It may be more accurate to say that now we understand some constraints on
device tree management policies ... ones we had previously assumed should
not be issues. (But AFAICT, without actually considering the question.
Now we know the right question to ask!)
On Monday 25 February 2008, Rafael J. Wysocki wrote:
> IMO the device driver should assure that no new children will be registered
> concurrently with the ->suspend() method (IOW, ->suspend() should wait for
> all such registrations to complete and should prevent any new ones from
> being started) and it should make it impossible to register any new children
> after ->suspend() has run. It's the driver's problem how to achieve that.
There's also the case where it's framework code that handles the additions
rather than the parent device. That would be typical for many bridge, hub,
or adapter type drivers ... you may be thinking mostly about drivers acting
as "leaf" nodes in the device tree, at least in terms of real hardware nodes.
Yes, "require that policy from such framework code too". Just trying to be
sure the description doesn't have gaping holes in the middle. :)
I can think of a bunch of serial busses where framework code has that sort
of responsiblity. USB, SPI, I2C ... "legacy" I2C drivers would all need
to be taught not to create/remove children during those intervals, lacking
"new style" conversion (which makes them work more like normal drivers).

== Data ==
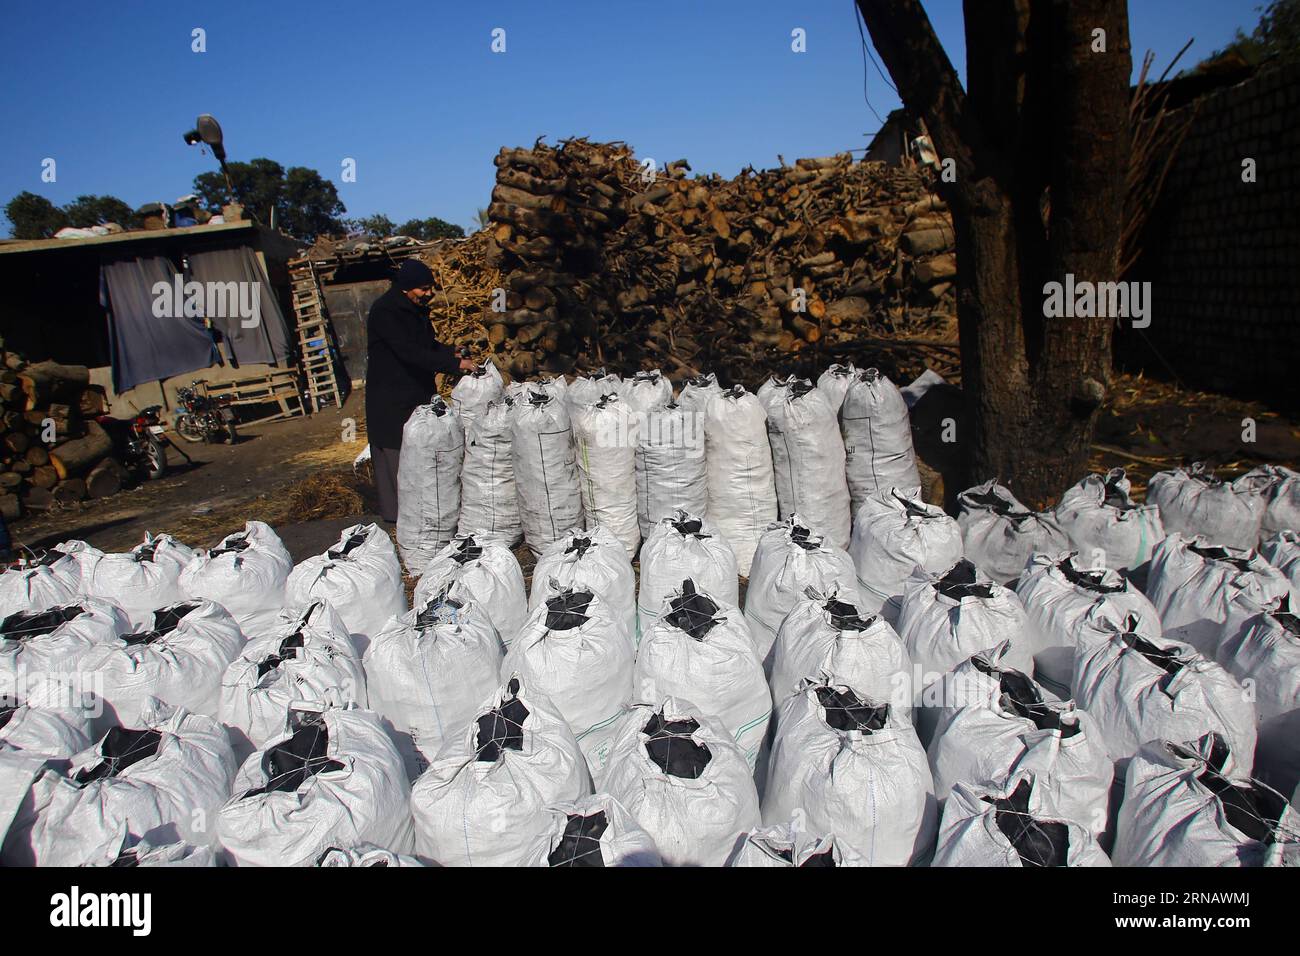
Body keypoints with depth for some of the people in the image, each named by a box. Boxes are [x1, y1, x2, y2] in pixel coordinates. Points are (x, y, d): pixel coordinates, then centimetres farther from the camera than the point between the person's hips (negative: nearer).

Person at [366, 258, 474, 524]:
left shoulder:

== What you are asked to do ==
Transcribe the reply above on registering child devices during suspend, keeping every word, line, and punctuation mark unchanged.

== Response to the exercise ==
It may be more accurate to say that now we understand some constraints on
device tree management policies ... ones we had previously assumed should
not be issues. (But AFAICT, without actually considering the question.
Now we know the right question to ask!)
On Monday 25 February 2008, Rafael J. Wysocki wrote:
> IMO the device driver should assure that no new children will be registered
> concurrently with the ->suspend() method (IOW, ->suspend() should wait for
> all such registrations to complete and should prevent any new ones from
> being started) and it should make it impossible to register any new children
> after ->suspend() has run. It's the driver's problem how to achieve that.
There's also the case where it's framework code that handles the additions
rather than the parent device. That would be typical for many bridge, hub,
or adapter type drivers ... you may be thinking mostly about drivers acting
as "leaf" nodes in the device tree, at least in terms of real hardware nodes.
Yes, "require that policy from such framework code too". Just trying to be
sure the description doesn't have gaping holes in the middle. :)
I can think of a bunch of serial busses where framework code has that sort
of responsiblity. USB, SPI, I2C ... "legacy" I2C drivers would all need
to be taught not to create/remove children during those intervals, lacking
"new style" conversion (which makes them work more like normal drivers).